_PROBLEM STATEMENT_
Please state how many lines below include the word "upper"; the reply should be the number only.

START GIVEN ENTRIES

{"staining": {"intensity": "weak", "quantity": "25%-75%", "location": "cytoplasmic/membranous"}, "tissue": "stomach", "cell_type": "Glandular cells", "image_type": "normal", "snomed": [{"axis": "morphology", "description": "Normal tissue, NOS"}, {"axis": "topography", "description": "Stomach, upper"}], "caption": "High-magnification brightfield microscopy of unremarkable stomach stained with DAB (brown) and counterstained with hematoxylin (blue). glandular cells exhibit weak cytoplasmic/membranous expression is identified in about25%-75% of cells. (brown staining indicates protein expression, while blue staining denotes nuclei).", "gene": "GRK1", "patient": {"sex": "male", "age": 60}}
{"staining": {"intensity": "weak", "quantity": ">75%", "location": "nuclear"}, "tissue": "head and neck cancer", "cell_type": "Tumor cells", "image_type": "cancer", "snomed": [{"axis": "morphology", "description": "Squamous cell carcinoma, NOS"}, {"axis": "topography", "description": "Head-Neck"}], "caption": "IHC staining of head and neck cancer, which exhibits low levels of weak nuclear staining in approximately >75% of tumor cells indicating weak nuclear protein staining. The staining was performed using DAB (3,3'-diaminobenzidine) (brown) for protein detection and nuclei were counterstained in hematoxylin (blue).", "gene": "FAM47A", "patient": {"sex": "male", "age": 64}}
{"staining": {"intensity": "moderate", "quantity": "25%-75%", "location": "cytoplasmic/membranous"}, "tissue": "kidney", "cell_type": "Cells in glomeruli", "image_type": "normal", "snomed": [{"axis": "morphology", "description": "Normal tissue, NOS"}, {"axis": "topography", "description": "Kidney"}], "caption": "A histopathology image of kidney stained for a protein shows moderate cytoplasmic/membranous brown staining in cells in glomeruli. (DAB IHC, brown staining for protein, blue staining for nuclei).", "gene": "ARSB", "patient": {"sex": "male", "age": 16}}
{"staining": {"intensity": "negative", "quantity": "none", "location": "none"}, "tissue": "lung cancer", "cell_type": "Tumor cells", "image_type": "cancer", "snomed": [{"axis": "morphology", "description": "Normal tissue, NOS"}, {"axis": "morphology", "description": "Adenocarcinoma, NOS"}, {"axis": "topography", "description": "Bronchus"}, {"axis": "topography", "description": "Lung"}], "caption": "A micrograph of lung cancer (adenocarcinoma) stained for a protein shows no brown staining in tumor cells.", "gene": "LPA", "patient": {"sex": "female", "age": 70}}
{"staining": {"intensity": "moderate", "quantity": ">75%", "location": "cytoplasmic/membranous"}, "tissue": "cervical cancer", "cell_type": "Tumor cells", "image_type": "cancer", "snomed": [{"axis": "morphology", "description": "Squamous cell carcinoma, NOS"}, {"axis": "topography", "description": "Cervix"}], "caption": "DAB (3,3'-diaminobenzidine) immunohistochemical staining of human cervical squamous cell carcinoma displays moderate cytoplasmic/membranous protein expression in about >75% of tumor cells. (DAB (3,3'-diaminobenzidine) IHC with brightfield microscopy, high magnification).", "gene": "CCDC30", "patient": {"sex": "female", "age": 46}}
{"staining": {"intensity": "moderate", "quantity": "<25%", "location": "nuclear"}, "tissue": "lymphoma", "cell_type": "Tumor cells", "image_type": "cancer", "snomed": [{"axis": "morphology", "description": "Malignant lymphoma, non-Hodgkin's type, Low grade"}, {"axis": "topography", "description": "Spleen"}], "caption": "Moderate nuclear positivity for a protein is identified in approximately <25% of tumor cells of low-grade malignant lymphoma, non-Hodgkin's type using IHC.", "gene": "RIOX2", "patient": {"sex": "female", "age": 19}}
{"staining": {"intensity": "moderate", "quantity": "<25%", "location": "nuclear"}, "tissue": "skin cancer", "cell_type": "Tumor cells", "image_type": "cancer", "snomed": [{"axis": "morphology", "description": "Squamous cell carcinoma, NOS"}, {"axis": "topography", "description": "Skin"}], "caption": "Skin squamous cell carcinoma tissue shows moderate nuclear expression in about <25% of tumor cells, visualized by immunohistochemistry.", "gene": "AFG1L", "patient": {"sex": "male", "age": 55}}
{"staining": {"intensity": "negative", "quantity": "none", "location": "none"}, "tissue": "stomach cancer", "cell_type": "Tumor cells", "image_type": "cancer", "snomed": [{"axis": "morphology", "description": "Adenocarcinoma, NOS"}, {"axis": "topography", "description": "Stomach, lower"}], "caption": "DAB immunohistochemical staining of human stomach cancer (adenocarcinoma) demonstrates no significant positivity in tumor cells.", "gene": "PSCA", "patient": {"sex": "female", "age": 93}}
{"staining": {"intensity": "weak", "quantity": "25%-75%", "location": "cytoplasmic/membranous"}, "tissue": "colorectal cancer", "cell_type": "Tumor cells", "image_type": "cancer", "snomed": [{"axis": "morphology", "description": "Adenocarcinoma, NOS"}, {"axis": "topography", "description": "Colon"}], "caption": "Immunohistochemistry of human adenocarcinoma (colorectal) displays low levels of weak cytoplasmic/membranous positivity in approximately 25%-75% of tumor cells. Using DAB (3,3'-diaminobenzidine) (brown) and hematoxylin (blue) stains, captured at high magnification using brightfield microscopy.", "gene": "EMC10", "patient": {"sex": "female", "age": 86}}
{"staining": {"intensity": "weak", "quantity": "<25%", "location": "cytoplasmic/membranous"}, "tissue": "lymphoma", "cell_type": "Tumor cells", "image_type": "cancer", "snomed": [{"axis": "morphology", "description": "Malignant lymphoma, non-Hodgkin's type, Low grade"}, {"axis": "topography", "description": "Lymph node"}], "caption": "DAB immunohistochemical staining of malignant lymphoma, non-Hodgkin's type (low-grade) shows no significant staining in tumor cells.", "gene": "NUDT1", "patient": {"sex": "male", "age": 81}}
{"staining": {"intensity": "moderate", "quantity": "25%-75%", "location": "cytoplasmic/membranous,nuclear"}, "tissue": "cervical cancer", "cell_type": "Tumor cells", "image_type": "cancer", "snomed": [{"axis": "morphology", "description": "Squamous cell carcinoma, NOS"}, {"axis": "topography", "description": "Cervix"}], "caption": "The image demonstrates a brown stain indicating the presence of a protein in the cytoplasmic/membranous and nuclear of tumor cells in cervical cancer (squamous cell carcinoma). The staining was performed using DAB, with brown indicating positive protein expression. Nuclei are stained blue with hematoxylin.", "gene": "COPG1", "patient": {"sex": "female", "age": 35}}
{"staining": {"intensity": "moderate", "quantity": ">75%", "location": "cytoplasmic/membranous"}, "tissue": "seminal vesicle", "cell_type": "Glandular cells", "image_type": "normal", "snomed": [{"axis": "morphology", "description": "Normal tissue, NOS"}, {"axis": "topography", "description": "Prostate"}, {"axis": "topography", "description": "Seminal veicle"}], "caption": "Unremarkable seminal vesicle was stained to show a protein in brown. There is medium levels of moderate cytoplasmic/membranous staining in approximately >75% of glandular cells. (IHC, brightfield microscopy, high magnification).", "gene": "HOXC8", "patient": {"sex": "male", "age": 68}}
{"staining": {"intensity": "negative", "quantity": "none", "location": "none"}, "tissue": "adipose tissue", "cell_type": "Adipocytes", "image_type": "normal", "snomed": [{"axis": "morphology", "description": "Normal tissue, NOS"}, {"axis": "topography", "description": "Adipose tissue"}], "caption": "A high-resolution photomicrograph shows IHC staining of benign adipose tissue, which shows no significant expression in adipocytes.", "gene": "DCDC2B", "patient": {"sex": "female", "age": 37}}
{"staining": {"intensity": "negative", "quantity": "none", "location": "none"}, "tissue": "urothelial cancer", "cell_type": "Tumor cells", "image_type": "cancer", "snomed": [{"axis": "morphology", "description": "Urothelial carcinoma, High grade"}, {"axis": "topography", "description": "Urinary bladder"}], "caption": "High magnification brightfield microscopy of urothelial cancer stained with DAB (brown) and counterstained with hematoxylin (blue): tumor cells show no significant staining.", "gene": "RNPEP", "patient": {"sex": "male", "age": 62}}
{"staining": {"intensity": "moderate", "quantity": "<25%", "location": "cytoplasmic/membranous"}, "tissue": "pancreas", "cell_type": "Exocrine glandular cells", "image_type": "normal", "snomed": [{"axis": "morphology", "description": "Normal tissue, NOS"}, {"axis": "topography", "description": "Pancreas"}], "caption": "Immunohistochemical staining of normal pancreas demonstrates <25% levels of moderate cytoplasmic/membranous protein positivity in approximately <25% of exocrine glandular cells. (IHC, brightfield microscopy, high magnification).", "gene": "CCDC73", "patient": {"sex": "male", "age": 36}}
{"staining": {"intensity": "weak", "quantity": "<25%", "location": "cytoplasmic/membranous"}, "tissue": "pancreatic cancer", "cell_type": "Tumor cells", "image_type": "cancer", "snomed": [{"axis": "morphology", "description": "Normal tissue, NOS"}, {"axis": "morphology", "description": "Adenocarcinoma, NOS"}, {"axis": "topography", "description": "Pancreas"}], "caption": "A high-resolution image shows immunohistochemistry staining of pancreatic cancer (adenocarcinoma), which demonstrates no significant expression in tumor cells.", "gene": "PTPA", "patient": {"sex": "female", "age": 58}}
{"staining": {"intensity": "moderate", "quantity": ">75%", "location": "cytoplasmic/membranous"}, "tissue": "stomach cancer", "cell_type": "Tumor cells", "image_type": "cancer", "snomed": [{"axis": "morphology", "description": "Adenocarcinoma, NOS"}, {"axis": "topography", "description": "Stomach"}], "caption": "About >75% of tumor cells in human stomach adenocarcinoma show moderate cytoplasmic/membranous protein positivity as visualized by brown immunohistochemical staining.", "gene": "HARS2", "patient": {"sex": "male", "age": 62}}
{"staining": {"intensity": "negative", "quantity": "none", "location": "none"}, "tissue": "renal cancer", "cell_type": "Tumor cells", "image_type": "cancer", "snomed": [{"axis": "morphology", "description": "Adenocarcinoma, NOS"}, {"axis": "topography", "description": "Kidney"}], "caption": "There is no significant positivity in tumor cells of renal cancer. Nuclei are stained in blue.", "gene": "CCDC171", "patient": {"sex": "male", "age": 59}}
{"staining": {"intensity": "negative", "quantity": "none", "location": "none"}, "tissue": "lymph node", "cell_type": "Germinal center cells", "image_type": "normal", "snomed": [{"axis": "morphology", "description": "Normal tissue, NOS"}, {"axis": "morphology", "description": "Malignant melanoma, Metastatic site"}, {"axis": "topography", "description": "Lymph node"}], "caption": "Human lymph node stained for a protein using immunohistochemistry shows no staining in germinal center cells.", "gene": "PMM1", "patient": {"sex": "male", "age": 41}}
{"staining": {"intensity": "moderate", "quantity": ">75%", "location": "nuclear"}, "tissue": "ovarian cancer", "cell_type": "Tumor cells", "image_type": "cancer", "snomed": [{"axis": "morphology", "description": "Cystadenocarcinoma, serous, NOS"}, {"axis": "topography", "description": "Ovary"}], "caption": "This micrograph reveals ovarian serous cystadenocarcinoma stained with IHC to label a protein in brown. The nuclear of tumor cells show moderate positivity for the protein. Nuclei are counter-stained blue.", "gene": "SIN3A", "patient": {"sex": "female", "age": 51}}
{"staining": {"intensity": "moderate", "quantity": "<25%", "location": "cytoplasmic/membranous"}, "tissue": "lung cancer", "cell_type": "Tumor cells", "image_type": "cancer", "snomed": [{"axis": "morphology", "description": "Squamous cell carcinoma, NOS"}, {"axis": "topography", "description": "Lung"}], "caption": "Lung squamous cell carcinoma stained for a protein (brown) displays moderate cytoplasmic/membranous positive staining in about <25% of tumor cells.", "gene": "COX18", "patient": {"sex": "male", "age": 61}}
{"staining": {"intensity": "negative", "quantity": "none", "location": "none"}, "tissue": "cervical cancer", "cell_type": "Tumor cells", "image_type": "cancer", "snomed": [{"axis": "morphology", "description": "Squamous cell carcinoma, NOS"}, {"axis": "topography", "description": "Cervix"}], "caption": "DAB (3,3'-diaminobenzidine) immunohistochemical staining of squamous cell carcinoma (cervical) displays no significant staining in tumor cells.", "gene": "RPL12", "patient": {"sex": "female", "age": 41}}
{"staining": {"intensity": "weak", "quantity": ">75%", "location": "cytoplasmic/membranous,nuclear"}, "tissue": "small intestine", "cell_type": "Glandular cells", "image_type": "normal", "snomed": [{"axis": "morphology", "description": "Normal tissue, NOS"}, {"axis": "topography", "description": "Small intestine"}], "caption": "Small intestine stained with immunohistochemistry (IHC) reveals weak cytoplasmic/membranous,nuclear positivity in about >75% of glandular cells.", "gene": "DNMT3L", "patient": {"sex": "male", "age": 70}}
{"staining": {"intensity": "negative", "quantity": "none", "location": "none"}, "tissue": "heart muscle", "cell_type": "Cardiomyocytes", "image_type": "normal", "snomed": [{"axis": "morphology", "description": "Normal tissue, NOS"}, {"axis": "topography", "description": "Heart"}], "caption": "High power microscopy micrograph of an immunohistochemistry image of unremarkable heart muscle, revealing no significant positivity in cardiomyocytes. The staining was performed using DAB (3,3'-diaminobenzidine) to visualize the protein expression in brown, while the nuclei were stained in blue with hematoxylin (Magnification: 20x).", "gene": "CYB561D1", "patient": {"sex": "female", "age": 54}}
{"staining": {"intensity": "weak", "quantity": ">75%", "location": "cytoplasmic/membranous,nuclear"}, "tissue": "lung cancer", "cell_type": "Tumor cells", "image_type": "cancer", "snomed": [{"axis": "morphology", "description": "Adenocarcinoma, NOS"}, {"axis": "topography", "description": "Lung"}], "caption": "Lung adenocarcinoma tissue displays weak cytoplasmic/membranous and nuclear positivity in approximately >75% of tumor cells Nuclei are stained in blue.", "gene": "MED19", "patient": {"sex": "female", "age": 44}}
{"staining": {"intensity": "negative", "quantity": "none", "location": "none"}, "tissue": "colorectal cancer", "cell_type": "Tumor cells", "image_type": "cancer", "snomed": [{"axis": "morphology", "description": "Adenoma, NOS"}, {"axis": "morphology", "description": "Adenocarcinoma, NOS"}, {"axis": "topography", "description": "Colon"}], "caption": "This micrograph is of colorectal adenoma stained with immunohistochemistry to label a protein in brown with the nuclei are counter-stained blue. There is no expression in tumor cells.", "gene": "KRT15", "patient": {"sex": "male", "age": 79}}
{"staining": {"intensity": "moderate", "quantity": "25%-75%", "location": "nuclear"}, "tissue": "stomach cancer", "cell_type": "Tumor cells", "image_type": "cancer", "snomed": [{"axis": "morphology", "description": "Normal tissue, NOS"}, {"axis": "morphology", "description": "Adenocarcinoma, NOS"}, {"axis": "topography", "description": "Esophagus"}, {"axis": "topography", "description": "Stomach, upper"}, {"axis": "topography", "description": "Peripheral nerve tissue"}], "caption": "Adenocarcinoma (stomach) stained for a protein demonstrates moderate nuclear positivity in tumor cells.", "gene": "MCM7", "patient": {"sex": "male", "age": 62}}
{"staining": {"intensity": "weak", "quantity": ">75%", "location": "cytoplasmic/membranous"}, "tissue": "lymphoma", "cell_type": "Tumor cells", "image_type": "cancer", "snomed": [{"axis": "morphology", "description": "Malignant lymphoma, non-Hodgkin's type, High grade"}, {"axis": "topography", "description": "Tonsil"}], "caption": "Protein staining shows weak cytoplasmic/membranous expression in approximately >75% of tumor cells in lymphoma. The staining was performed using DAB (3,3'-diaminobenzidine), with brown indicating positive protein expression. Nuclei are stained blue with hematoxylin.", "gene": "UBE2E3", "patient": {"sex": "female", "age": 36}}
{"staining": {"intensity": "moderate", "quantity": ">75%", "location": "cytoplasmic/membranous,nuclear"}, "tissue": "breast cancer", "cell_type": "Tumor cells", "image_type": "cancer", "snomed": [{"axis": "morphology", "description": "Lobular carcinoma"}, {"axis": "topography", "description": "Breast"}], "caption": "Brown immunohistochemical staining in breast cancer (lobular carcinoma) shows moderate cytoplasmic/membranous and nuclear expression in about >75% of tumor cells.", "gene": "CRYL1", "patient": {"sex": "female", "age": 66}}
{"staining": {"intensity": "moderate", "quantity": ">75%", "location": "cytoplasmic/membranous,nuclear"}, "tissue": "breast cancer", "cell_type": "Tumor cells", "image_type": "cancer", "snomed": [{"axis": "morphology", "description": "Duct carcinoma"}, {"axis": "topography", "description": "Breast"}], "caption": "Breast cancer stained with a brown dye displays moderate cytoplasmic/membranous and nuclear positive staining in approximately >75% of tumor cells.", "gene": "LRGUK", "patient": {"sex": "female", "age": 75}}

END GIVEN ENTRIES

_EXERCISE ANSWER_
2